» **Raw data**:
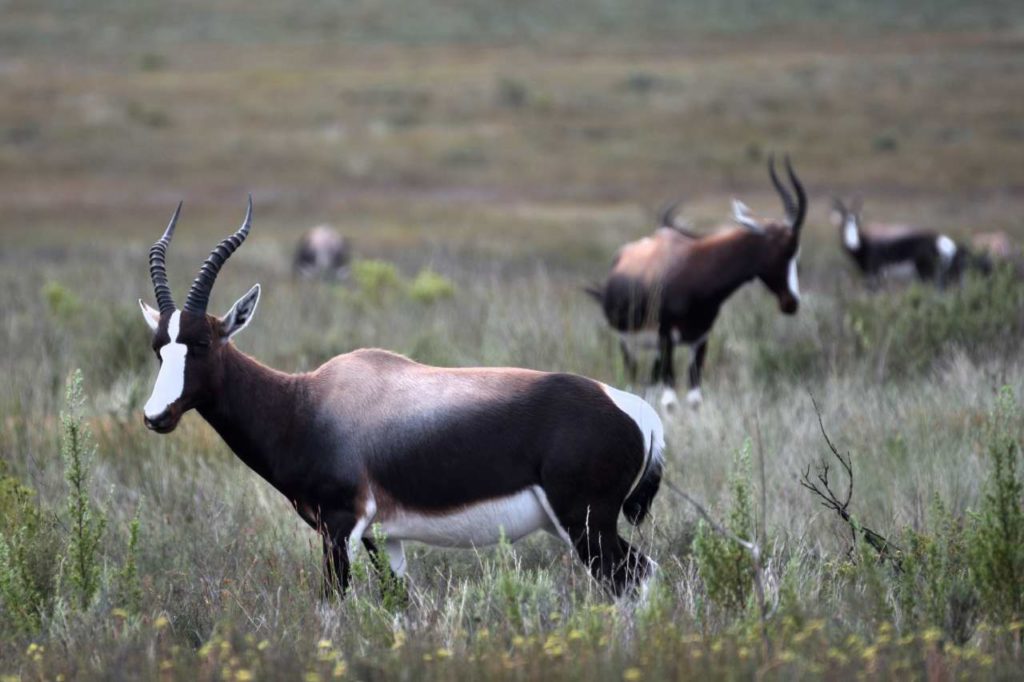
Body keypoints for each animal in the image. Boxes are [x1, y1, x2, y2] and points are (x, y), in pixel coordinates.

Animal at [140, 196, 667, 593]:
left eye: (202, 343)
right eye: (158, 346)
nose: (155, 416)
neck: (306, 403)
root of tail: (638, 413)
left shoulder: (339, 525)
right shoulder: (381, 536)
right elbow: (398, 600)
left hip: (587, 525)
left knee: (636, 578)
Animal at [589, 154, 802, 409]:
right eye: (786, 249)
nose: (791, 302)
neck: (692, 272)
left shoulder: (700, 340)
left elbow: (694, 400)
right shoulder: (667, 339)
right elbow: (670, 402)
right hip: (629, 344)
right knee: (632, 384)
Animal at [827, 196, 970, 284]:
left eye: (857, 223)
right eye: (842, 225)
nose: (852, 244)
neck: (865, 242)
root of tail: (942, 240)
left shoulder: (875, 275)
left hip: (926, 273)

---

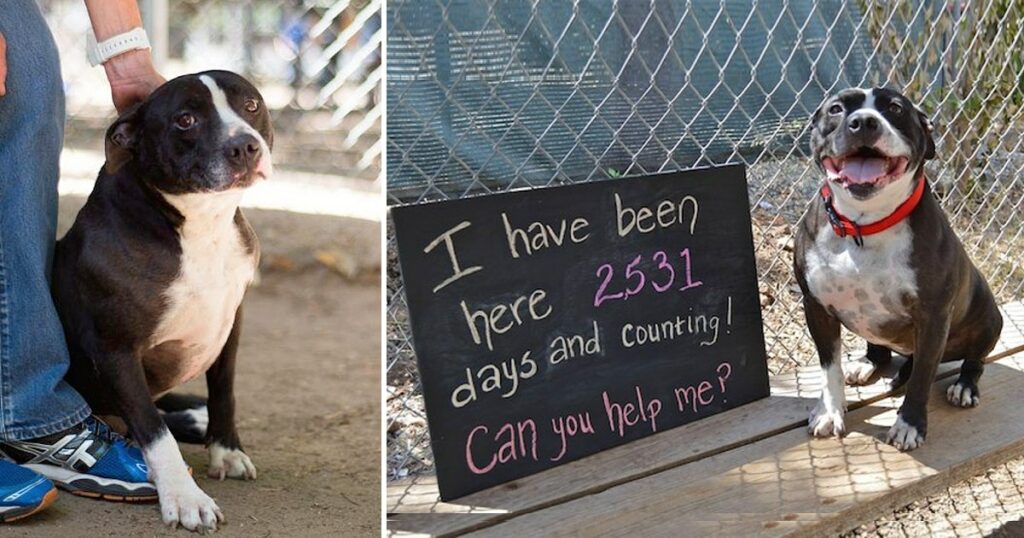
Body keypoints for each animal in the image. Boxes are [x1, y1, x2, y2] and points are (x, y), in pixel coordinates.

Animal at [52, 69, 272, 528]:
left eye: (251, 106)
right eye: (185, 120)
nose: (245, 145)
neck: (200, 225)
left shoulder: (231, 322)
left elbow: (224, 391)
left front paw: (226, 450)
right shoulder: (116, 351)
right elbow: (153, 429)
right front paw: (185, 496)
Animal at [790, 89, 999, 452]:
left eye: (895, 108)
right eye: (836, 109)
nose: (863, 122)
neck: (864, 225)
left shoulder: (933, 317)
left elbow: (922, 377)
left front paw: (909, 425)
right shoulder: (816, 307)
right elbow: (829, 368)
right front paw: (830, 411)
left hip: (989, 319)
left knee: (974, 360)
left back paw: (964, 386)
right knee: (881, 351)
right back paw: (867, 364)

» **Description of the task**: Send back an exact copy of only the lines from the line with "right elbow: (398, 600)" up to and including the line with "left hip: (926, 273)" in the data above.

» **Exercise answer**:
right elbow: (398, 600)
left hip: (587, 525)
left knee: (636, 578)
Animal at [589, 154, 802, 409]:
right eye: (786, 249)
nose: (791, 302)
neck: (692, 272)
left shoulder: (700, 340)
left elbow: (694, 400)
right shoulder: (667, 339)
right elbow: (670, 402)
right hip: (629, 344)
right knee: (632, 384)
Animal at [827, 196, 970, 284]:
left eye: (857, 223)
right eye: (842, 225)
nose: (852, 244)
neck: (865, 242)
root of tail: (942, 240)
left shoulder: (875, 275)
left hip: (926, 273)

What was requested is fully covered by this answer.